The French leader invokes the world’s “responsibility to protect” civilians in Syria’s civil war.

President François Hollande has said France is ready to punish those responsible for a suspected chemical attack in Syria last week, invoking the world’s “responsibility to protect” civilians in the country where tens of thousands have died since a civil war broke out more than two years ago.

Like American and British leaders, Hollande said he was certain a nerve agent had been deployed by forces loyal to Syria’s president, Bashar Assad.

Opposition activists have accused the regime of gassing hundreds of civilians in a suburb of the capital Damascus, prompting France’s foreign minister, Laurent Fabius, to call on the world to respond with “force.”

Hollande also reminded an annual convention of French diplomats in Paris that his country had been the first to recognize Syria’s opposition as the legitimate representatives of its people and he vowed to expand French support for the rebels who are battling Assad’s government.

Western forces in the area

French business magazine Challenges reports that the Charles de Gaulle aircraft carrier is being sent to the Eastern Mediterranean from its current berth in Toulon in the south of France. Officials have denied this report.

The flagship of the French navy carries up to forty warplanes, including advanced Rafale fighter jets, which could be used if Western powers decide to attack Syria.

The United States have four warships in the area which are capable of firing cruise missiles. They also have F-16s in neighboring Jordan.

The nearest American aircraft carriers, the USS Harry S. Truman and Nimitz, are both deployed in the Arabian Sea.

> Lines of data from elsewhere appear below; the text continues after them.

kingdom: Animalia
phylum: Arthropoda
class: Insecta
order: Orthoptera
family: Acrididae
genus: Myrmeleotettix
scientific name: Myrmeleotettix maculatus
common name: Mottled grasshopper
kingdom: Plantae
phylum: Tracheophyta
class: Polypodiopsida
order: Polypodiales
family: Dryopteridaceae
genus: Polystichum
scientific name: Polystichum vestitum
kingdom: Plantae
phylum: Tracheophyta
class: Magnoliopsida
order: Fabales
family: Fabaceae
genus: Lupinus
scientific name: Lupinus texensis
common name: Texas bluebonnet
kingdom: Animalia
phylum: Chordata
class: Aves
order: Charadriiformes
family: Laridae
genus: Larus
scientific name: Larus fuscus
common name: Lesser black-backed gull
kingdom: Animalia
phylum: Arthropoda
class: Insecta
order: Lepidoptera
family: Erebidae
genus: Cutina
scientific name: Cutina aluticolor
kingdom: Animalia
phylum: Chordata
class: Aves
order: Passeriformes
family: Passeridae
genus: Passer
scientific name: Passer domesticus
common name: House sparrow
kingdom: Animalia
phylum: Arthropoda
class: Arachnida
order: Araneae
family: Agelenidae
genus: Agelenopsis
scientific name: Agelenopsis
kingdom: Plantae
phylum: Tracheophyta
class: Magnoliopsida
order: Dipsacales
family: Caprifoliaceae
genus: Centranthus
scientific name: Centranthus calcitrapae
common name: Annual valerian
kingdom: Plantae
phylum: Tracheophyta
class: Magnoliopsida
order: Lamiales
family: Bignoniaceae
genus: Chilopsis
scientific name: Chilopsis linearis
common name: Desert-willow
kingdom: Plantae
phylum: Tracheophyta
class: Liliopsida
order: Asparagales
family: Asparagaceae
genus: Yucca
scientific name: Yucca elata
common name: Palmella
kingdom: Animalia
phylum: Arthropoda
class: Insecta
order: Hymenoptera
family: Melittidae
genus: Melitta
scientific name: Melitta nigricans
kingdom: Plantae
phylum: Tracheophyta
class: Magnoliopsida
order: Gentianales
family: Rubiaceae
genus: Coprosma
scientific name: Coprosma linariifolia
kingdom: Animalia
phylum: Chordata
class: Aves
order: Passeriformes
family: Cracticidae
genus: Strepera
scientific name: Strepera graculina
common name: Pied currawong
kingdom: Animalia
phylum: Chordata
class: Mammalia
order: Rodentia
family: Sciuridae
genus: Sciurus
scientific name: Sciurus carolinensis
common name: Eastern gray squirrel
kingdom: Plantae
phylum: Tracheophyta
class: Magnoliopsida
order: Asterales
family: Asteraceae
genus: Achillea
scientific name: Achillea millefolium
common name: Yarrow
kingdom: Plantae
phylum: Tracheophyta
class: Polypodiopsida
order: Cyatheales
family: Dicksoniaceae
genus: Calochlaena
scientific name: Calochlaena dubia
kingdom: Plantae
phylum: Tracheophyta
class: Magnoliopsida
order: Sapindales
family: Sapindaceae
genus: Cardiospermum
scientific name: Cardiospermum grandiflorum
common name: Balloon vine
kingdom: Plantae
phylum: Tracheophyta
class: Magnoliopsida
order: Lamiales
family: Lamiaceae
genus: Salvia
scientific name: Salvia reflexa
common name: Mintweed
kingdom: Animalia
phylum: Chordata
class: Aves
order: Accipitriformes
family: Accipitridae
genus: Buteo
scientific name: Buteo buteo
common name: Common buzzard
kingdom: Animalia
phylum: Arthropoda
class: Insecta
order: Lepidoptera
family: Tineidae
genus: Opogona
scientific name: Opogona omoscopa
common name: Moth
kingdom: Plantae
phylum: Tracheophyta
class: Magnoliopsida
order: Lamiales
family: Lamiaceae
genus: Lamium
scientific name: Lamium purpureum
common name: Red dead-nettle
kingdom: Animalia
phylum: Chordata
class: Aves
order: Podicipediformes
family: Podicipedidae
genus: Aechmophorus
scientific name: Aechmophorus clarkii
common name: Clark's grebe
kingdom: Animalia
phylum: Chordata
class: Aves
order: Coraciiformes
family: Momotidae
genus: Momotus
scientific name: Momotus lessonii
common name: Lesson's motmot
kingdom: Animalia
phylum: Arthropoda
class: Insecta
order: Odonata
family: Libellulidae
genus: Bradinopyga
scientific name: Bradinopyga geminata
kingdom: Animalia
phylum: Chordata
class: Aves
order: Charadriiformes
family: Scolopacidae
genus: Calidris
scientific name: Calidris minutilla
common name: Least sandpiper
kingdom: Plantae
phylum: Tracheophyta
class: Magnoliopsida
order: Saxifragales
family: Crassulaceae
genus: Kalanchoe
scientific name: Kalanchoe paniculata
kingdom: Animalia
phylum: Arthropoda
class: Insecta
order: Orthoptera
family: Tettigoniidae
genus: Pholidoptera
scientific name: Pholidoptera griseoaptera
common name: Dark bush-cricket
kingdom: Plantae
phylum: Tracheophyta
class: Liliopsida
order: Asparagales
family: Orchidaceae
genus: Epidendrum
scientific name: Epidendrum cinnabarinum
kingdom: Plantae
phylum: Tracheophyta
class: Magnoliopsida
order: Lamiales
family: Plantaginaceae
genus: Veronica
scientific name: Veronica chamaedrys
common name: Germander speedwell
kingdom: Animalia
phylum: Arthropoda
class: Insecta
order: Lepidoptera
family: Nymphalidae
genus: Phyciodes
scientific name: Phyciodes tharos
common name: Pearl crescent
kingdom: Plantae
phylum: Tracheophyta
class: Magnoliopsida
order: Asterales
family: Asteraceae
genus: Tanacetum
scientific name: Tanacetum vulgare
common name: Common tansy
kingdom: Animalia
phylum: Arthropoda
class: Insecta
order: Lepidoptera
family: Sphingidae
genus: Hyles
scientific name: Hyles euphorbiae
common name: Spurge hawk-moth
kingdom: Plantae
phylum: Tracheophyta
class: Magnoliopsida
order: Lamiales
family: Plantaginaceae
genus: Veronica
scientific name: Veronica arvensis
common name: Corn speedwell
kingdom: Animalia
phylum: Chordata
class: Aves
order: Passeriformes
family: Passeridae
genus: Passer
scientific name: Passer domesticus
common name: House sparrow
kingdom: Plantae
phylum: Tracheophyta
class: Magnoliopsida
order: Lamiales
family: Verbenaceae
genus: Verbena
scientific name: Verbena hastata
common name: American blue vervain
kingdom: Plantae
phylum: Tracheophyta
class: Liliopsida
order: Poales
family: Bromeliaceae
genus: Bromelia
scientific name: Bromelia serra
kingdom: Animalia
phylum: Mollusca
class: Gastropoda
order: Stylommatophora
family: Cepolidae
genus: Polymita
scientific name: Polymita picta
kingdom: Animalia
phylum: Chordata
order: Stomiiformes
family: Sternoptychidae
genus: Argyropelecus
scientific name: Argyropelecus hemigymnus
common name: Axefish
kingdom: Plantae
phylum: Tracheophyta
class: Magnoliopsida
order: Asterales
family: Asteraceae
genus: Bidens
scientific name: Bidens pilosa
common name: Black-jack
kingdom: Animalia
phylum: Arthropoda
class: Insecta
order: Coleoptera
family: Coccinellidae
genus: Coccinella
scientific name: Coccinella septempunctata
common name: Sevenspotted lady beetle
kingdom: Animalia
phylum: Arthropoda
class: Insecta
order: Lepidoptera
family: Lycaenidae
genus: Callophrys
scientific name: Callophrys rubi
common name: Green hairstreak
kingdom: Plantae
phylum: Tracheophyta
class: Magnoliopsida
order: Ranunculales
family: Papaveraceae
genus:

Western jets could also operate from NATO bases in Greece and Turkey. The United Kingdom has two military installations on Cyprus, which is less than one hundred kilometers away from Syria.

Public support

Unlike American and British voters, who are wary of intervention, French public opinion backs Hollande’s assertive policy. An Ifop poll in June showed 58 percent of Frenchmen supporting a military intervention in Syria, up from 51 percent in February. Support for French involvement has surged from 38 to 50 percent.

French newspapers are also supportive. Both Libération and Le Monde, which tend to support Hollande’s Socialist Party, have lamented the absence of a Western reaction to last week’s alleged gas attack.

The latter endorsed military intervention on Monday, arguing that Western credibility is at stake if Assad’s use of chemical weapons goes unpunished.

“Not responding strongly to the Syrian chemical event would open the way for savagery in our era,” the paper argues. “No one can then predict what fanatics and tyrants might turn to weapons of mass destruction tomorrow, believing they will only open themselves up to denunciations.”

Investigation

Neither foreign journalists nor independent observers have yet been able to determine if a nerve agent really was used. United Nations inspectors are in the country to investigate the allegations.

The regime claims that the rebels used the gas themselves, possibly to compel Western countries to intervene in what is now a bloody sectarian war as well as a proxy fight between the Sunni powers in the Middle East and Assad’s ally Iran.